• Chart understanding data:
────────

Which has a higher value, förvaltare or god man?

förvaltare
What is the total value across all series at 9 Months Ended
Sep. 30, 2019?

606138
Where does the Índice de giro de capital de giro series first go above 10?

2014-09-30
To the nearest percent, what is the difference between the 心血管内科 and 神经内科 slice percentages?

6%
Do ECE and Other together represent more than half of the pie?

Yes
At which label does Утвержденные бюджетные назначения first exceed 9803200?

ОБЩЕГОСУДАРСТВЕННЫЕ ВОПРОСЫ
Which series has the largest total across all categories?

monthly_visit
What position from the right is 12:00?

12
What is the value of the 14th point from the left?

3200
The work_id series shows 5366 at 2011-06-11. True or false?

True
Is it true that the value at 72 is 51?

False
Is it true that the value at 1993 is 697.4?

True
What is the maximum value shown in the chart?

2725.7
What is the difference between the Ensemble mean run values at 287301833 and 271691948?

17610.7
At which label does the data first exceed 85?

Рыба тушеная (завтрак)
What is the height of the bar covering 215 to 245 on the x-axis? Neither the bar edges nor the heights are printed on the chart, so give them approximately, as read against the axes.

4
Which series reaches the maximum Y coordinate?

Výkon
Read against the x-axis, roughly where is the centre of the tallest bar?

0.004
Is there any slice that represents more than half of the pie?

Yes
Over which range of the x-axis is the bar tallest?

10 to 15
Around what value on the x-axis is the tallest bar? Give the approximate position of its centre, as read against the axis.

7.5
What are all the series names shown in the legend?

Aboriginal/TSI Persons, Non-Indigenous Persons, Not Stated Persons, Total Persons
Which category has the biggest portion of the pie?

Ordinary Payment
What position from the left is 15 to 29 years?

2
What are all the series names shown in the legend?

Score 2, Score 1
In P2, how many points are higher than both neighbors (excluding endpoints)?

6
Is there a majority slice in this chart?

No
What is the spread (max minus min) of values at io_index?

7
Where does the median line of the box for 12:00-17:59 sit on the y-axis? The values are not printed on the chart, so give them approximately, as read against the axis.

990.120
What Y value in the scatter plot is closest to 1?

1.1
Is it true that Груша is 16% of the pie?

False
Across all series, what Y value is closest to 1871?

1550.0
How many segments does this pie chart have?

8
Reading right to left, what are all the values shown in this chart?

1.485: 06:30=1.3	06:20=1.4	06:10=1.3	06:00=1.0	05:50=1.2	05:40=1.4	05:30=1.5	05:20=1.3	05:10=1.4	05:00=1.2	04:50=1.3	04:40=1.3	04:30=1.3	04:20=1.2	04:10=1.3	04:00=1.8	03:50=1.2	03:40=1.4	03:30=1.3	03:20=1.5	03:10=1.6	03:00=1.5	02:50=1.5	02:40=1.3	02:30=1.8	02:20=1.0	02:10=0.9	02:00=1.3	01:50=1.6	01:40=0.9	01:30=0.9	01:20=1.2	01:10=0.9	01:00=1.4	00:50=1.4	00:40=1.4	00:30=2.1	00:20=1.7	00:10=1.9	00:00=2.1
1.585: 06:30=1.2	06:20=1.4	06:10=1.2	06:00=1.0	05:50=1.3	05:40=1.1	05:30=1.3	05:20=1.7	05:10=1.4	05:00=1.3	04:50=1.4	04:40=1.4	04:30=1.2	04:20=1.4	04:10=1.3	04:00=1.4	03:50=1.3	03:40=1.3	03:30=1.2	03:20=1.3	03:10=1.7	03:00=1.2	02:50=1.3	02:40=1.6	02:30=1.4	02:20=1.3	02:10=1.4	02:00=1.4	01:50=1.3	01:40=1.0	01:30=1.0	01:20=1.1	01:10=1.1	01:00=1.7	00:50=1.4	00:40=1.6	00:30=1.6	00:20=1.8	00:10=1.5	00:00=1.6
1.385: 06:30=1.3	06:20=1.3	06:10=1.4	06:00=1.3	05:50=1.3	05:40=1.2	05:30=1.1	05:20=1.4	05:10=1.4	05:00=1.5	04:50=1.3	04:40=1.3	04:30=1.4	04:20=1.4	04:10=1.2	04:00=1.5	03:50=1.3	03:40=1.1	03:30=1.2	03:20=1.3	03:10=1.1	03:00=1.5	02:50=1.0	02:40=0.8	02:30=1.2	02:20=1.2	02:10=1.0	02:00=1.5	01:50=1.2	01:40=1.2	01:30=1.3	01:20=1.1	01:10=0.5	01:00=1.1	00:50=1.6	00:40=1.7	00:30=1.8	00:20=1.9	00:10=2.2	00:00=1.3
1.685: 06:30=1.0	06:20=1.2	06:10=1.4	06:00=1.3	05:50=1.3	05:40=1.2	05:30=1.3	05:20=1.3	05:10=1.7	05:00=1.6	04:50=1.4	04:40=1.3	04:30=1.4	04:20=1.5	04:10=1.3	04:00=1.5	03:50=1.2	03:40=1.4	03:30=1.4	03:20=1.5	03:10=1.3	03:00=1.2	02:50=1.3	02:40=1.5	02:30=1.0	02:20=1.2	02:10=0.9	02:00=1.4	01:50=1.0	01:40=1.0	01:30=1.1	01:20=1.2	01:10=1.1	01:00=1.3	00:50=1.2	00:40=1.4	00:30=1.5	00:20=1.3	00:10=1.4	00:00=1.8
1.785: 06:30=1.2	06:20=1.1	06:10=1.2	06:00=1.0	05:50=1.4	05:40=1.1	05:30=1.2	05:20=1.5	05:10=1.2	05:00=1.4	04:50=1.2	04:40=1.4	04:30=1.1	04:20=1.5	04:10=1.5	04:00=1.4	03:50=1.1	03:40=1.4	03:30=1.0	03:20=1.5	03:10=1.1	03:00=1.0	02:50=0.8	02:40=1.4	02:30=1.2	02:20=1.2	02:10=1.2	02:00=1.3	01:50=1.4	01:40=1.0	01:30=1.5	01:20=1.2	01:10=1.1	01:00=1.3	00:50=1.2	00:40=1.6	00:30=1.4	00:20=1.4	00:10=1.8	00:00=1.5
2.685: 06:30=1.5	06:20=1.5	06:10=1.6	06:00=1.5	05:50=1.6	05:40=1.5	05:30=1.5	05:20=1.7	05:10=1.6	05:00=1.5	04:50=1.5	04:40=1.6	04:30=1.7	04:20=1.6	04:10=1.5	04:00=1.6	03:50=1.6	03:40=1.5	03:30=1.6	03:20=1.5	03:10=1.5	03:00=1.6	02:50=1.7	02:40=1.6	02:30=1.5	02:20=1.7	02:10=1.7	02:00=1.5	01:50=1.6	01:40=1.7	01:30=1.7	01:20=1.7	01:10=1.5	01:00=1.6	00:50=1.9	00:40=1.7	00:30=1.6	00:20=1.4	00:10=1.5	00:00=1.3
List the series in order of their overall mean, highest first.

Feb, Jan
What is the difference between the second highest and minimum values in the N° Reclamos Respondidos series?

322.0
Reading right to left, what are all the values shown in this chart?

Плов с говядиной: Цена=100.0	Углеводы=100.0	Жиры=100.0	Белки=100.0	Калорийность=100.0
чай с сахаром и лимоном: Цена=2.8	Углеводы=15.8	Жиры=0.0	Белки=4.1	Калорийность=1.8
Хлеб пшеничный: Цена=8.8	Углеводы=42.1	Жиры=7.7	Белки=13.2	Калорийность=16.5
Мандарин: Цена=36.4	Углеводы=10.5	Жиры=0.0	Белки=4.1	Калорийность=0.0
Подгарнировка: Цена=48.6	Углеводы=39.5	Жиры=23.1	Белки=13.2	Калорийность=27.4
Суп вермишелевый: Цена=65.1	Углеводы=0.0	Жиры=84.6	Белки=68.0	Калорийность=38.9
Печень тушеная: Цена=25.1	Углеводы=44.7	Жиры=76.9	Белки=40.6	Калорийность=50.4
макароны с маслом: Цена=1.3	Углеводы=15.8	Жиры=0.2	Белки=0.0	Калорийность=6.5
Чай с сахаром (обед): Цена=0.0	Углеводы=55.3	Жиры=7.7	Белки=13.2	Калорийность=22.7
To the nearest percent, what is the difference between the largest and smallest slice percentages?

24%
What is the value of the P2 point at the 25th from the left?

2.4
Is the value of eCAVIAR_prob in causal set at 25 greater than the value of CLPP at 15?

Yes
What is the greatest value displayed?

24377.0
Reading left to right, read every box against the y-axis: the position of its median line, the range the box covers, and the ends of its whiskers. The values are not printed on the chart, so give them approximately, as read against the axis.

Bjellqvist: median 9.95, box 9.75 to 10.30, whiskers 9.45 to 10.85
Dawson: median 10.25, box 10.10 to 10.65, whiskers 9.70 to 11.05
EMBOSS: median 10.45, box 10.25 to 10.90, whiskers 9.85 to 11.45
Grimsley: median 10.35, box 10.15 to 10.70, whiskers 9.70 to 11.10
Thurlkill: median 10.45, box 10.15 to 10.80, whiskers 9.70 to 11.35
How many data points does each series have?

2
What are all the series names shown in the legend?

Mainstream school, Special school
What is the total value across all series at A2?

────────

• What to do: Pull out every line in the entries above that contains the word "förvaltare". Treat uppercase and lowercase as different.

• Solution to this exercise:
Which has a higher value, förvaltare or god man?
förvaltare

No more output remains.